**PROBLEM REQUIREMENTS:** All lines from the one containing "COOKIE-ФАЙЛЫ" through the end of the data below are to be repeated exactly, with pictures left out.

+-------+

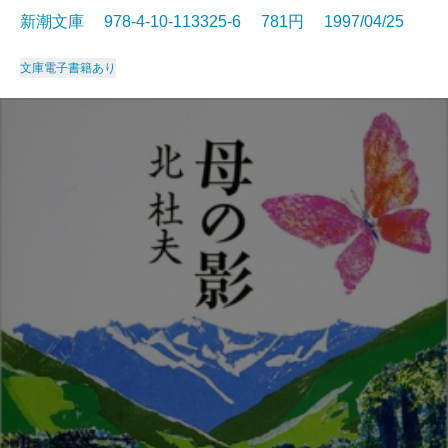
新潮文庫 978-4-10-113325-6 781円 1997/04/25
文庫
電子書籍あり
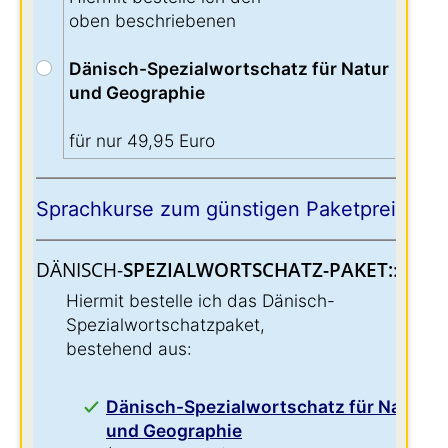
oben beschriebenen
Dänisch-Spezialwortschatz für Natur
und Geographie
für nur 49,95 Euro
Sprachkurse zum günstigen Paketpreis:
DÄNISCH-
SPEZIALWORTSCHATZ-PAKET:
:
Hiermit bestelle ich das Dänisch-
Spezialwortschatzpaket,
bestehend aus:
Dänisch-Spezialwortschatz für Natur
und Geographie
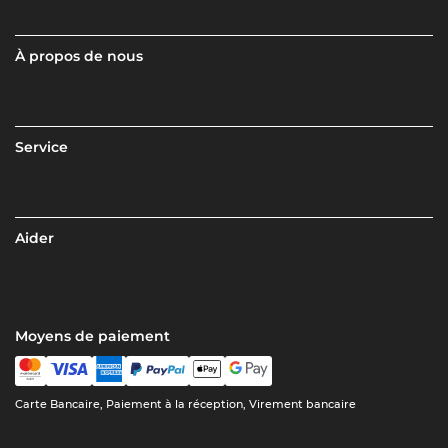
À propos de nous
Service
Aider
Moyens de paiement
Carte Bancaire, Paiement à la réception, Virement bancaire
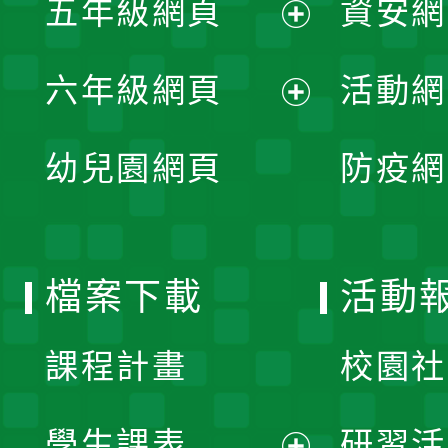
五年級網頁
資安網
選
開
展
單
六年級網頁
活動網
選
開
展
單
幼兒園網頁
防疫網
選
開
單
選
檔案下載
活動
單
課程計畫
校園社
學生課表
研習活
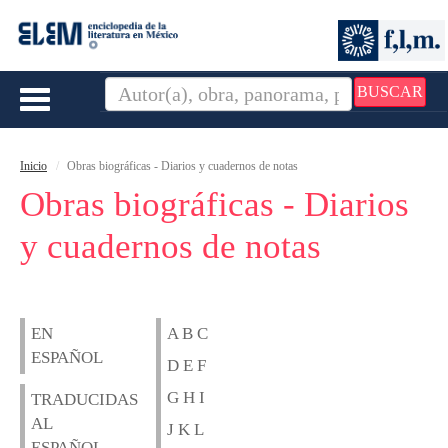
BUSCAR
Toggle
navigation
Inicio
Obras biográficas - Diarios y cuadernos de notas
Obras biográficas - Diarios
y cuadernos de notas
EN
A B C
ESPAÑOL
D E F
G H I
TRADUCIDAS
AL
J K L
ESPAÑOL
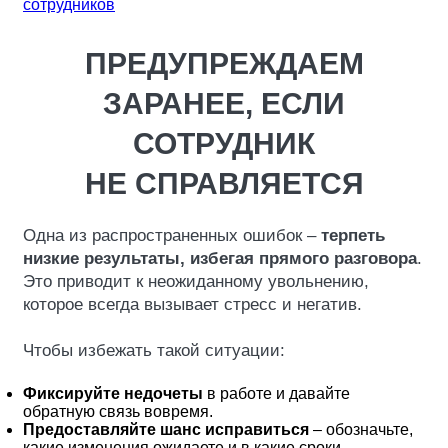
ПРЕДУПРЕЖДАЕМ
ЗАРАНЕЕ, ЕСЛИ
СОТРУДНИК
НЕ СПРАВЛЯЕТСЯ
Одна из распространенных ошибок –
терпеть
низкие результаты, избегая прямого разговора
.
Это приводит к неожиданному увольнению,
которое всегда вызывает стресс и негатив.
Чтобы избежать такой ситуации:
Фиксируйте недочеты
в работе и давайте
обратную связь вовремя.
Предоставляйте шанс исправиться
– обозначьте,
какие изменения ожидаете и в какие сроки.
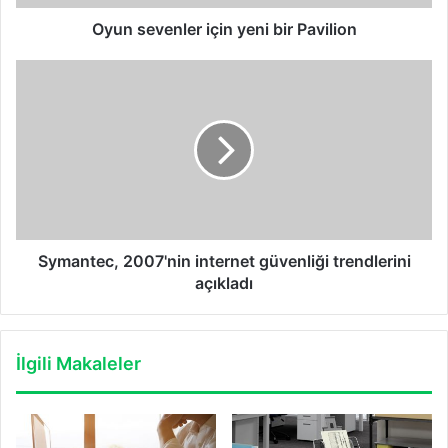
Oyun sevenler için yeni bir Pavilion
Symantec,
2007'nin
internet
güvenliği
trendlerini
açıkladı
Symantec, 2007'nin internet güvenliği trendlerini
açıkladı
İlgili Makaleler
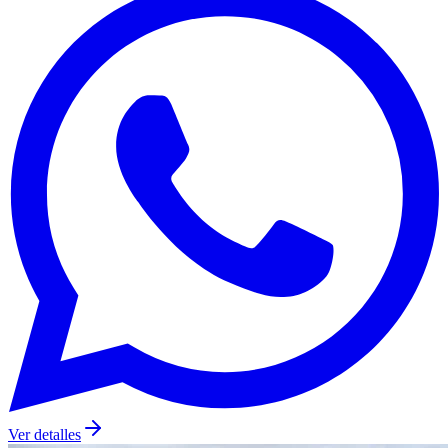
Ver detalles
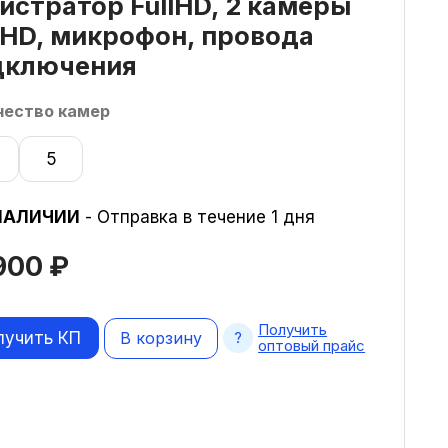
истратор FullHD, 2 камеры
lHD, микрофон, провода
дключения
чество камер
5
НАЛИЧИИ
- Отправка в течение 1 дня
 900
₽
Получить
лучить КП
В корзину
оптовый прайс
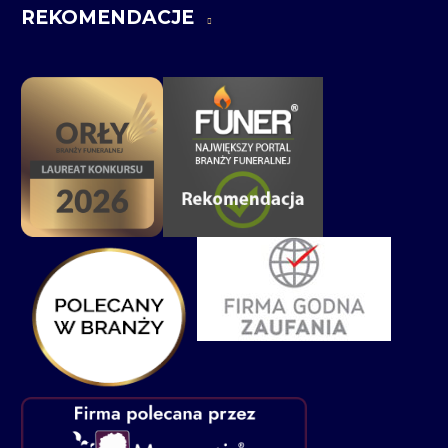
REKOMENDACJE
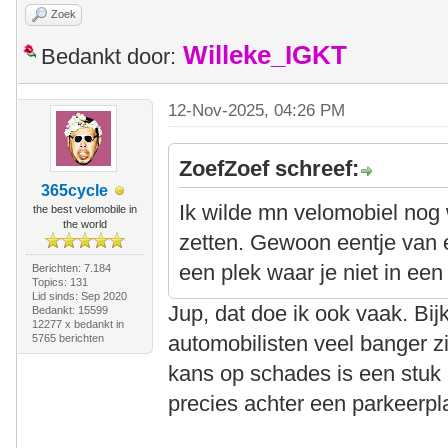
Zoek
Willeke_IGKT
Bedankt door:
12-Nov-2025, 04:26 PM
ZoefZoef schreef:
365cycle
Ik wilde mn velomobiel nog
the best velomobile in
the world
zetten. Gewoon eentje van e
een plek waar je niet in een
Berichten: 7.184
Topics: 131
Lid sinds: Sep 2020
Jup, dat doe ik ook vaak. Bi
Bedankt: 15599
12277 x bedankt in
automobilisten veel banger zi
5765 berichten
kans op schades is een stuk k
precies achter een parkeerpla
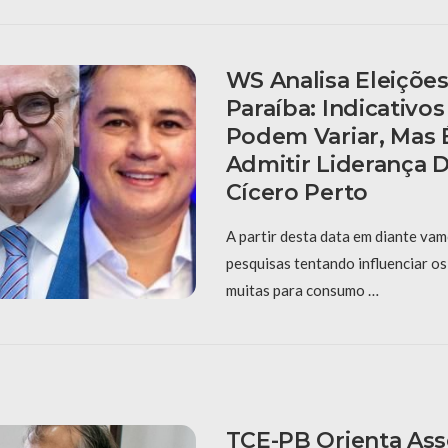
WS Analisa Eleiçõe
Paraíba: Indicativo
Podem Variar, Mas 
Admitir Liderança 
Cícero Perto
A partir desta data em diante va
pesquisas tentando influenciar o
muitas para consumo …
TCE-PB Orienta Ass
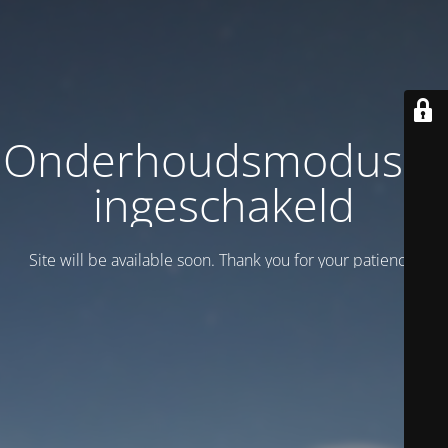
Onderhoudsmodus is
ingeschakeld
Site will be available soon. Thank you for your patience!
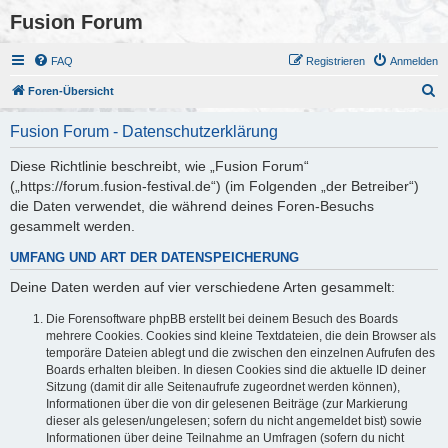
Fusion Forum
FAQ
Registrieren
Anmelden
S
Foren-Übersicht
u
Fusion Forum - Datenschutzerklärung
c
h
Diese Richtlinie beschreibt, wie „Fusion Forum“
(„https://forum.fusion-festival.de“) (im Folgenden „der Betreiber“)
e
die Daten verwendet, die während deines Foren-Besuchs
gesammelt werden.
UMFANG UND ART DER DATENSPEICHERUNG
Deine Daten werden auf vier verschiedene Arten gesammelt:
Die Forensoftware phpBB erstellt bei deinem Besuch des Boards
mehrere Cookies. Cookies sind kleine Textdateien, die dein Browser als
temporäre Dateien ablegt und die zwischen den einzelnen Aufrufen des
Boards erhalten bleiben. In diesen Cookies sind die aktuelle ID deiner
Sitzung (damit dir alle Seitenaufrufe zugeordnet werden können),
Informationen über die von dir gelesenen Beiträge (zur Markierung
dieser als gelesen/ungelesen; sofern du nicht angemeldet bist) sowie
Informationen über deine Teilnahme an Umfragen (sofern du nicht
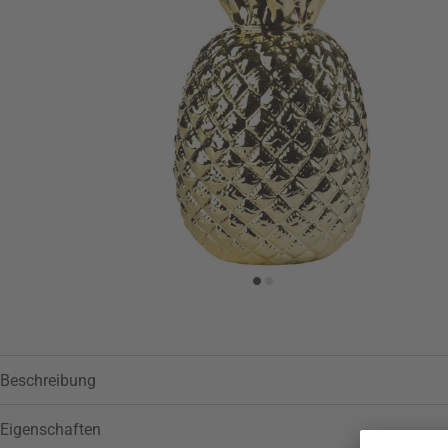
Zur Wunschliste hinzufügen
Beschreibung
Eigenschaften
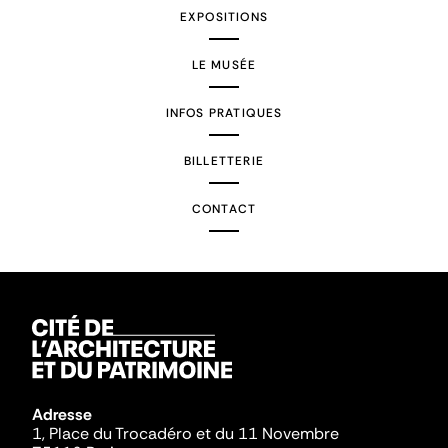
EXPOSITIONS
LE MUSÉE
INFOS PRATIQUES
BILLETTERIE
CONTACT
Adresse
1, Place du Trocadéro et du 11 Novembre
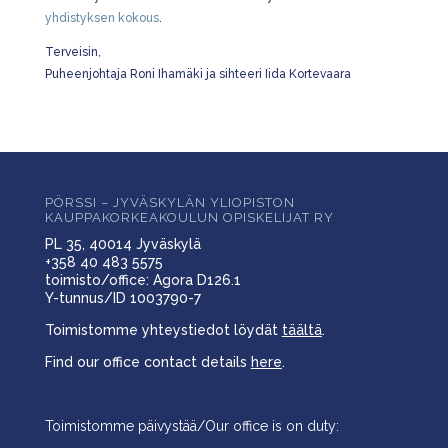
yhdistyksen kokous
.
Terveisin,
Puheenjohtaja Roni Ihamäki ja sihteeri Iida Kortevaara
PÖRSSI – JYVÄSKYLÄN YLIOPISTON
KAUPPAKORKEAKOULUN OPISKELIJAT RY
PL 35, 40014 Jyväskylä
+358 40 483 5575
toimisto/office: Agora D126.1
Y-tunnus/ID 1003790-7
Toimistomme yhteystiedot löydät
täältä
.
Find our office contact details
here
.
Toimistomme päivystää/Our office is on duty:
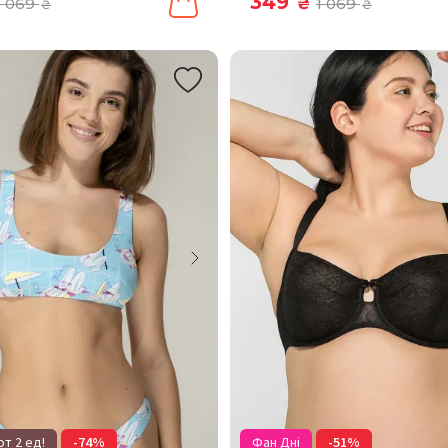
349
1 069
₴
1 069
₴
₴
т 2 ед!
-74%
Фан Дні
-51%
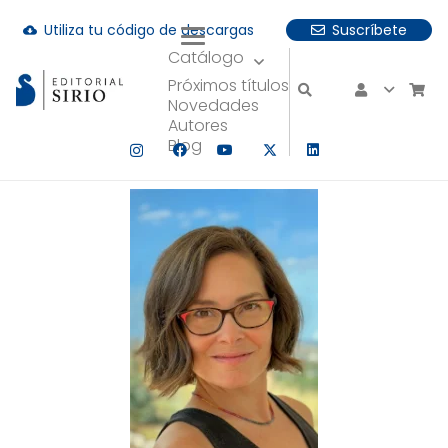
Utiliza tu código de descargas
Suscríbete
cloud_download
Catálogo
uando hay resultados autocompletados, puedes utilizar las fle
Próximos títulos
Novedades
Autores
Blog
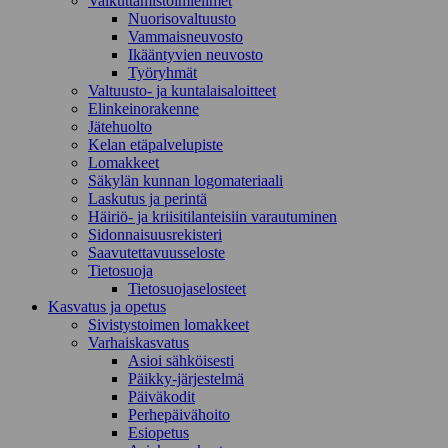
Vaikuttamistoimielimet
Nuorisovaltuusto
Vammaisneuvosto
Ikääntyvien neuvosto
Työryhmät
Valtuusto- ja kuntalaisaloitteet
Elinkeinorakenne
Jätehuolto
Kelan etäpalvelupiste
Lomakkeet
Säkylän kunnan logomateriaali
Laskutus ja perintä
Häiriö- ja kriisitilanteisiin varautuminen
Sidonnaisuusrekisteri
Saavutettavuusseloste
Tietosuoja
Tietosuojaselosteet
Kasvatus ja opetus
Sivistystoimen lomakkeet
Varhaiskasvatus
Asioi sähköisesti
Päikky-järjestelmä
Päiväkodit
Perhepäivähoito
Esiopetus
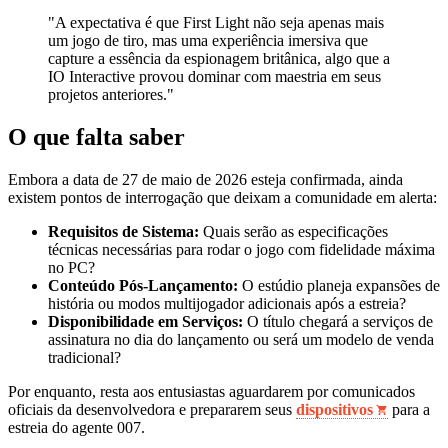
"A expectativa é que First Light não seja apenas mais
um jogo de tiro, mas uma experiência imersiva que
capture a essência da espionagem britânica, algo que a
IO Interactive provou dominar com maestria em seus
projetos anteriores."
O que falta saber
Embora a data de 27 de maio de 2026 esteja confirmada, ainda
existem pontos de interrogação que deixam a comunidade em alerta:
Requisitos de Sistema:
Quais serão as especificações
técnicas necessárias para rodar o jogo com fidelidade máxima
no PC?
Conteúdo Pós-Lançamento:
O estúdio planeja expansões de
história ou modos multijogador adicionais após a estreia?
Disponibilidade em Serviços:
O título chegará a serviços de
assinatura no dia do lançamento ou será um modelo de venda
tradicional?
Por enquanto, resta aos entusiastas aguardarem por comunicados
oficiais da desenvolvedora e prepararem seus
dispositivos
para a
estreia do agente 007.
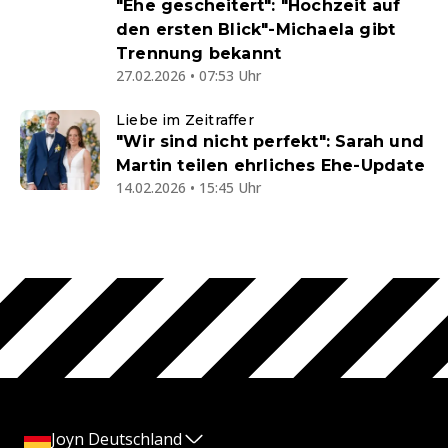
"Ehe gescheitert": "Hochzeit auf
den ersten Blick"-Michaela gibt
Trennung bekannt
27.02.2026 • 07:53 Uhr
Liebe im Zeitraffer
"Wir sind nicht perfekt": Sarah und
Martin teilen ehrliches Ehe-Update
14.02.2026 • 15:45 Uhr
Joyn Deutschland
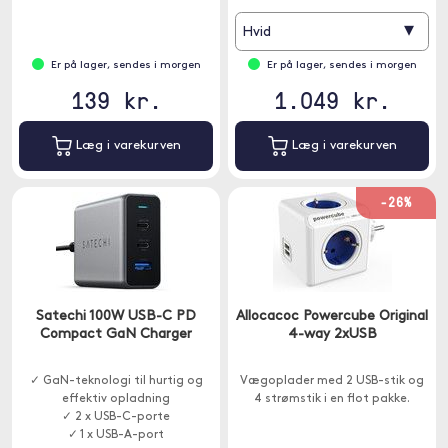
▾
Hvid
Er på lager, sendes i morgen
Er på lager, sendes i morgen
139 kr.
1.049 kr.
Læg i varekurven
Læg i varekurven
-26%
Satechi 100W USB-C PD
Allocacoc Powercube Original
Compact GaN Charger
4-way 2xUSB
✓ GaN-teknologi til hurtig og
Vægoplader med 2 USB-stik og
effektiv opladning
4 strømstik i en flot pakke.
✓ 2 x USB-C-porte
✓ 1 x USB-A-port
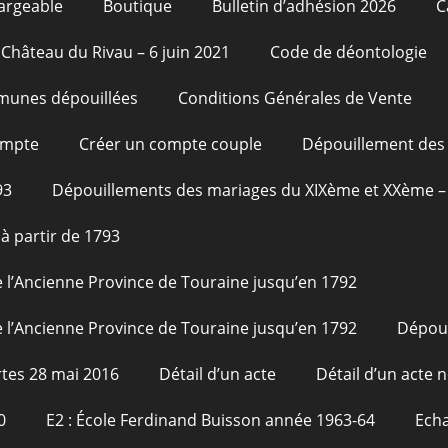
argeable
Boutique
Bulletin d’adhésion 2026
C
Château du Rivau – 6 juin 2021
Code de déontologie
unes dépouillées
Conditions Générales de Vente
ompte
Créer un compte couple
Dépouillement des 
93
Dépouillements des mariages du XIXème et XXème – 
à partir de 1793
 l’Ancienne Province de Touraine jusqu’en 1792
 l’Ancienne Province de Touraine jusqu’en 1792
Dépou
tes 28 mai 2016
Détail d’un acte
Détail d’un acte n
0
E2 : École Ferdinand Buisson année 1963-64
Echa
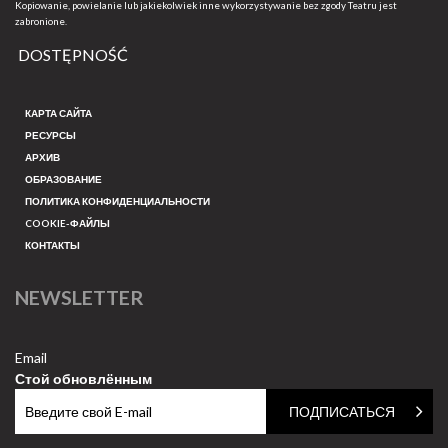
Kopiowanie, powielanie lub jakiekolwiek inne wykorzystywanie bez zgody Teatru jest
zabronione.
DOSTĘPNOŚĆ
КАРТА САЙТА
РЕСУРСЫ
АРХИВ
ОБРАЗОВАНИЕ
ПОЛИТИКА КОНФИДЕНЦИАЛЬНОСТИ
COOKIE-ФАЙЛЫ
КОНТАКТЫ
NEWSLETTER
Email
Стой обновлённым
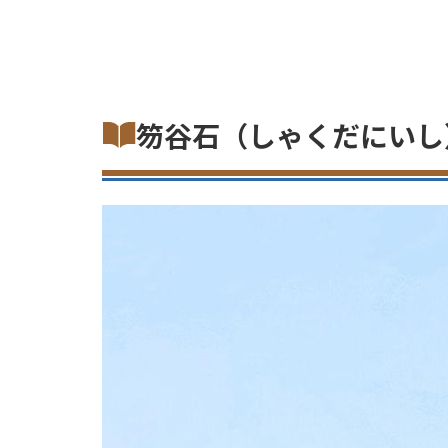
笏谷石（しゃくだにいし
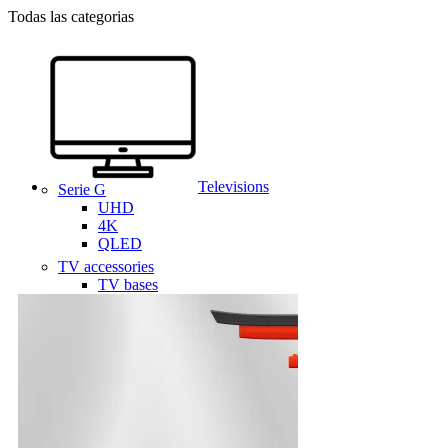
Todas las categorias
Televisions
Serie G
UHD
4K
QLED
TV accessories
TV bases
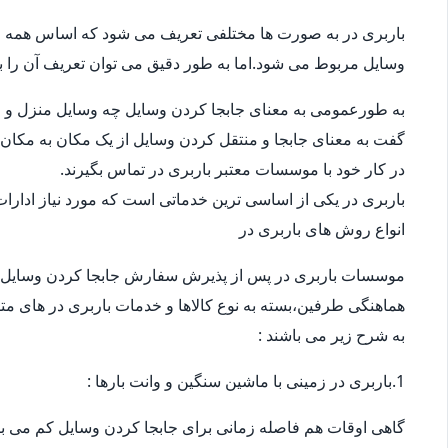
باربری در به صورت ها مختلفی تعریف می شود که اساس همه ی
وسایل مربوط می شود.اما به طور دقیق می توان تعریف آن را ب
به طورعمومی به معنای جابجا کردن وسایل چه وسایل منزل و چ
گفت به معنای جابجا و منتقل کردن وسایل از یک مکان به مکان 
در کار خود با موسسات معتبر باربری در تماس بگیرند.
باربری در یکی از اساسی ترین خدماتی است که مورد نیاز ادار
انواع روش های باربری در
موسسات باربری در پس از پذیرش سفارش جابجا کردن وسایل 
هماهنگی طرفین،بسته به نوع کالاها و خدمات باربری در های متف
به شرح زیر می باشند :
1.باربری در زمینی با ماشین سنگین و وانت بارها :
گاهی اوقات هم فاصله زمانی برای جابجا کردن وسایل کم می باش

+-------+

**ANSWER:**
COOKIE-ФАЙЛЫ
КОНТАКТЫ
NEWSLETTER
Email
Стой обновлённым
笏谷石（しゃくだにいし
Todas las categorias
Televisions
Serie G
UHD
4K
QLED
TV accessories
TV bases
باربری در به صورت ها مختلفی تعریف می شود که اساس همه ی
وسایل مربوط می شود.اما به طور دقیق می توان تعریف آن را ب
به طورعمومی به معنای جابجا کردن وسایل چه وسایل منزل و چ
گفت به معنای جابجا و منتقل کردن وسایل از یک مکان به مکان 
در کار خود با موسسات معتبر باربری در تماس بگیرند.
باربری در یکی از اساسی ترین خدماتی است که مورد نیاز ادار
انواع روش های باربری در
موسسات باربری در پس از پذیرش سفارش جابجا کردن وسایل 
هماهنگی طرفین،بسته به نوع کالاها و خدمات باربری در های متف
به شرح زیر می باشند :
1.باربری در زمینی با ماشین سنگین و وانت بارها :
گاهی اوقات هم فاصله زمانی برای جابجا کردن وسایل کم می باش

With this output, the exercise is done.